A Mostar, le rock adoucit les heurts

Libération – 31.12.2021 – Article

Dans la ville devenue emblématique des divisions et tensions ethniques qui gangrènent la Bosnie-Herzégovine, une école de musique rassemble les jeunes de tous horizons. Et bat en brèche le discours des politiciens.

«Quand je suis entrée ici pour la première fois, j’ai tout de suite eu le sentiment d’avoir enfin trouvé ma place. Je me suis vraiment sentie comme chez moi, parce que l’école fonctionne plus comme une grande famille qu’autre chose.» Cheveux en bataille et chaîne punk autour du cou, Sara Mihaela sourit quand elle se rappelle sa découverte de la Mostar Rock School il y a quatre ans. Le 179 de la rue du Maréchal Tito est rapidement devenu la deuxième adresse de cette jeune rockeuse aux yeux bleu clair.

«Ici, il n’y a pas de division, résume-t-elle de sa voix grave en sortant d’une répétition pour le concert de fin d’année. On est tous pareils et on vient ici pour les mêmes raisons : parce qu’on aime tous écouter et jouer de la musique. C’est grâce à la musique qu’on apprend à s’ouvrir à de nouvelles personnes.» Originaire d’une petite ville située près de la frontière croate, Sara fait ses gammes à l’école de musique et enchaîne les scènes, parfois seule avec sa guitare folk, parfois au micro d’un groupe de rock alternatif.

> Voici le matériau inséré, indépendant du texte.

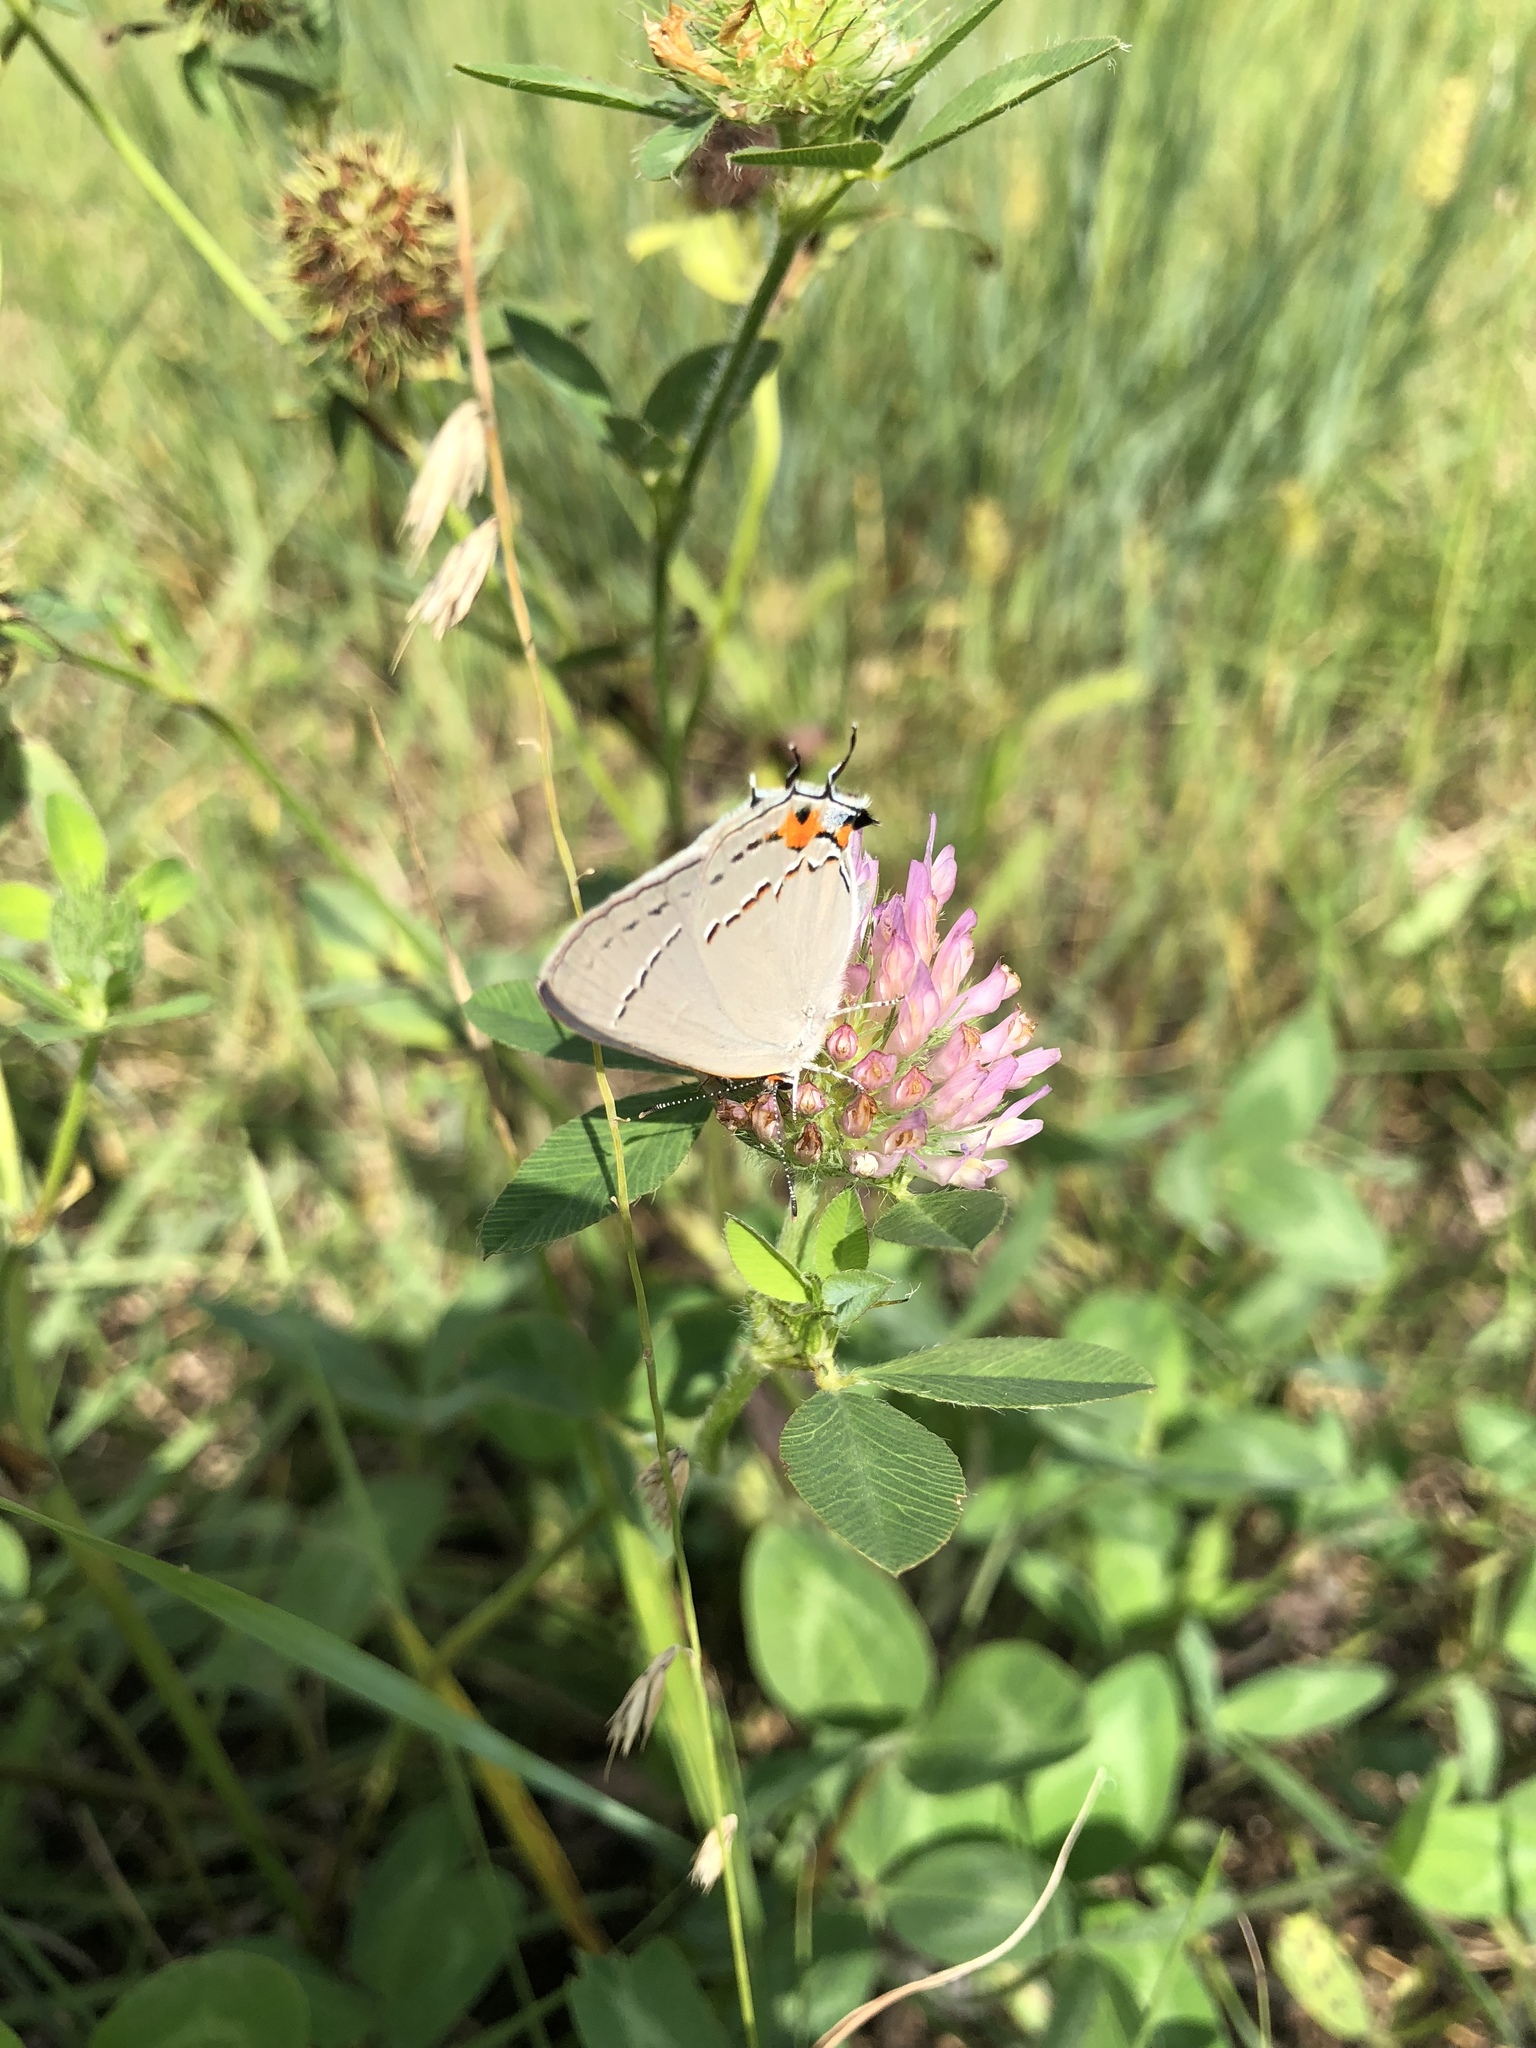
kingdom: Animalia
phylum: Arthropoda
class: Insecta
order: Lepidoptera
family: Lycaenidae
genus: Strymon
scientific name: Strymon melinus
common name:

En attendant de jouer un jour au festival Exit, en Serbie, l’un de ses rêves, elle profite d’une liberté qui reste rare à Mostar.

Dévastée par la guerre civile et le nettoyage ethnique dans les années 90, la municipalité du sud de la Bosnie-Herzégovine est devenue pour beaucoup l’archétype de la ville coupée en deux en ex-Yougoslavie. D’un côté et de l’autre de la rivière Neretva, les communautés croate et bosniaque vivent séparées, chacune avec ses lieux de culte… et chacune avec ses propres institutions : hôpitaux, postes, universités… La reconstruction du célèbre pont ottoman et l’augmentation de la manne touristique n’ont pas permis de chasser complètement les fantômes de la guerre ni de mettre fin à la schizophrénie ambiante : la réconciliation annoncée par la communauté internationale n’a pas eu lieu. Il faut dire qu’elle n’a jamais été au programme des partis ethno-nationalistes qui misent plutôt sur les rancœurs pour garder la main sur cette ville de 100 000 habitants.

«Eclectisme»

Des divisions que certains aimeraient encore renforcer, vingt-six ans après la signature des accords de Dayton qui ont mis fin à la guerre en Bosnie-Herzégovine. Les provocations des Bosno-Serbes comme des Bosno-Croates rythment l’actualité locale, et le fragile Etat bosnien semble au bord de l’implosion. Mais ces discours qui font l’apologie du repli communautaire ne trouvent aucun écho du côté de la Rock School. «Ce que je lis des actualités politiques ne correspond pas à ce que je vois autour de moi, se désole Nezir, un jeune chanteur et guitariste aux cheveux longs qui apprécie surtout l’éclectisme musical de l’école. Ici, comme au boulot, je travaille tous les jours avec des personnes d’horizons différents. Les discours politiques me paraissent vraiment absurdes : ils ne reflètent assurément pas le monde dans lequel je vis.»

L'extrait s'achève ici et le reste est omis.